This isn't your grandfather's urbanization: population figures in major U.S. cities, which on the whole are on the uptick after declining in the 1960s, are adding residents not to their already built urban cores but rather in the form greenfield sprawl, which makes use of farmland and lightly developed suburban housing tracts. The big exception? Los Angeles, whose urban core Slate pronounces full. Here's more detail from the piece:
A new and illuminating analysis by Yonah Freemark, a project manager at Chicago’s Metropolitan Planning Council and the author of the Transport Politic blog—well worth reading in full—reveals some important trends in the past half-century of city-building...

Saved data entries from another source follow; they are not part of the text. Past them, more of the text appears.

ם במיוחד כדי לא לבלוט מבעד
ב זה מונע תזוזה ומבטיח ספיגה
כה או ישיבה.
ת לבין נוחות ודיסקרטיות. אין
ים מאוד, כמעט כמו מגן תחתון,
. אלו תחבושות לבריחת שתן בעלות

“The average of the 100 largest cities grew by 48 percent overall,” Freemark notes. “Yet the average city also lost 28 percent of its residents within its neighborhoods that were built up in 1960.” That’s not just true in Youngstown and Detroit, post-industrial Rust Belt cities that have struggled with blight. Houston, Dallas, Charlotte, Las Vegas, and Nashville, to name just a few booming cities, have all lost people in built-up, midcentury neighborhoods. In fact, Freemark shows, inner-core residential decline in Southern cities is virtually identical to that in Midwestern cities, despite divergent population trends in the cities at large. Older, denser, inner neighborhoods are, in almost every city, much less populous now than in 1960...
But Los Angeles and Long Beach have together added more than a million people to urban areas since 1960.